Paradaïze de Fernanda Melchor (Mex) par Julie Werth

Paradaïze, Fernanda Melchor, Grasset, 2022, traduction de l’espagnol (Mexique) par Laura Alcoba, 220 pages[Páradais, Random House, 2021]

« Tout ça, c’est la faute du gros, voilà ce qu’il allait leur dire. » 

La première phrase plonge le lecteur au cœur d’une crise existentielle dont il va découvrir les enjeux et surtout la gravité jusqu’à la scène finale glaçante et presque hallucinatoire. Il s’agit du récit-confession de Leopoldo dit Polo, homme à tout faire dans une résidence de luxe, qui se retrouve complice d’un crime abominable.

À qui la faute ? À Franco, le gros, compagnon de beuverie, abruti de chips et de films pornographiques, obsédé par la voisine ? À la violence endémique d’une société mexicaine fracturée dans laquelle riches et pauvres ne font que se croiser, se tolérer dans une logique de pouvoir où chacun est assigné à sa place d’exploiteur ou de larbin ? Au machisme ordinaire diffus ? Au narcotrafic qui gangrène les villages, corrompt les plus jeunes et les embarque dans une spirale infernale ? À un état libéral qui abandonne sa population, et condamne sa jeunesse à la misère et au désœuvrement ? Ou serait-ce la faute de Polo, fils mal aimé et maltraité par sa propre famille qui n’arrive pas à reconnaître ses responsabilités et se dérobe sans cesse ?

Dans un flux ininterrompu de pensées, monologue intérieur rageur à la troisième personne, Fernanda Melchor traduit les errances de son jeune personnage et interroge en sous-texte avec une grande finesse tout l’éventail de cette violence structurelle du Mexique d’aujourd’hui qui empoisonne les familles et le monde du travail et qui, comble de l’ironie, parvient même à s’immiscer dans la plus protégée et la plus paradisiaque des résidences de luxe. 

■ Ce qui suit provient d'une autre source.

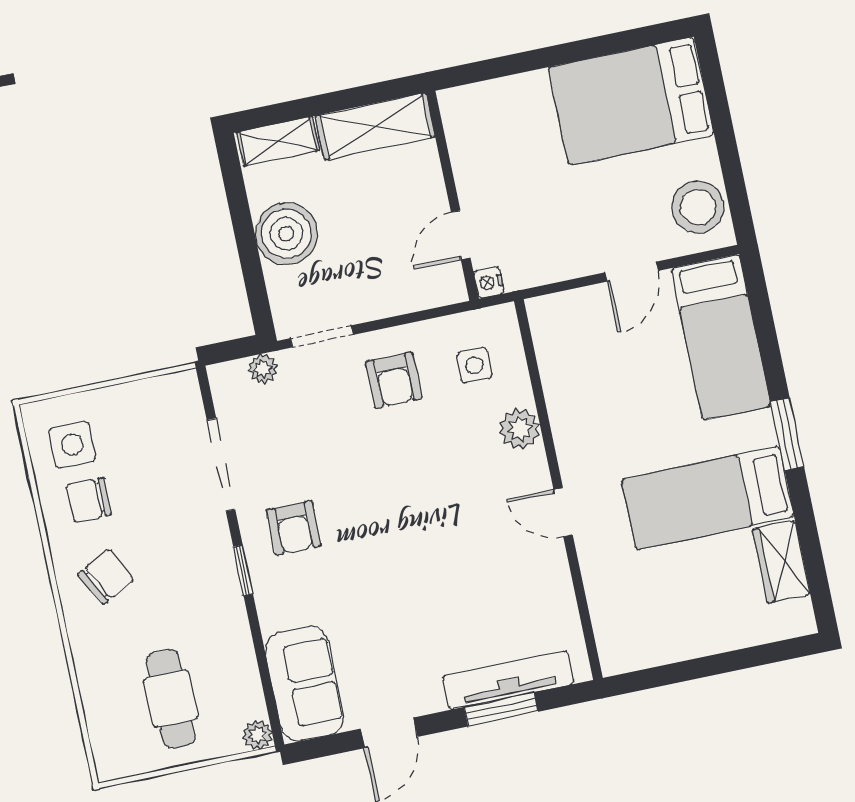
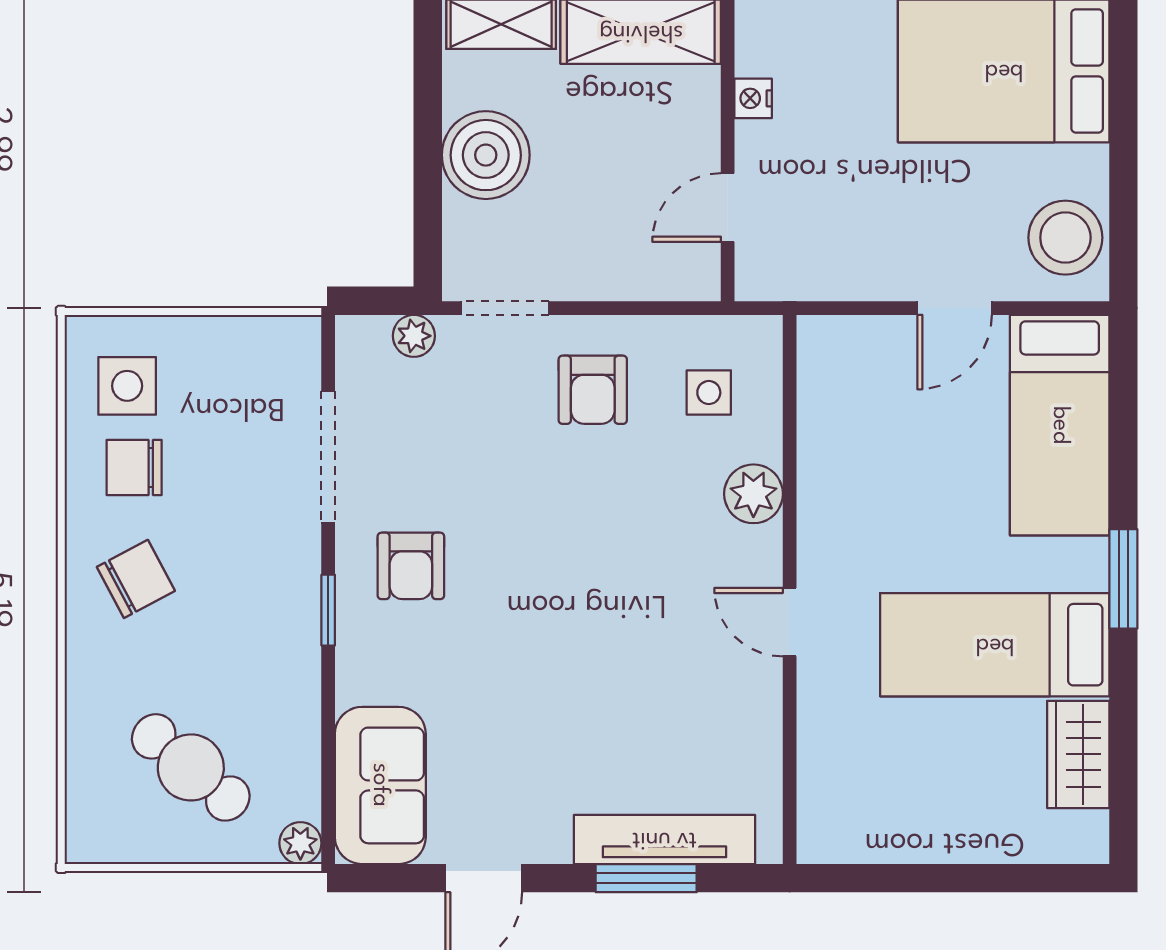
nightstand: (489, 282) -> (753, 98), moved
cafe table: (171, 699) -> (191, 767), turned -50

Melchor, en digne héritière de son compatriote Guillermo Arriaga, parle d’une réalité dans laquelle elle a évolué, la traduit dans un style extrêmement travaillé, à la fois cru et lyrique, et retranscrit les codes de l’oralité avec une grande habilité. Originaire de Veracruz où les habitants ont la réputation de mal s’exprimer, elle donne à entendre ce langage populaire parfois vulgaire, souvent inventif. Elle fait ainsi comprendre au lecteur que le langage construit les êtres et leur façon d’être au monde. Elle choisit de montrer la réalité avec les mots du coupable. Comme dans De sang froid de Truman Capote, il ne s’agit pas pour l’autrice d’insister sur le crime en tant que tel mais de comprendre les circonstances personnelles et collectives qui entourent l’assassin et qui mènent à ce geste irréparable. L’ambivalence et la complexité des personnages appellent à l’humanité et à l’empathie du lecteur. Le choix de protagonistes adolescents, qui sont par définition dans un âge transitoire, permet d’insister sur leur fragilité, sur leurs blessures et sur leurs espoirs brisés par des dynamiques qui paraissent inextricables.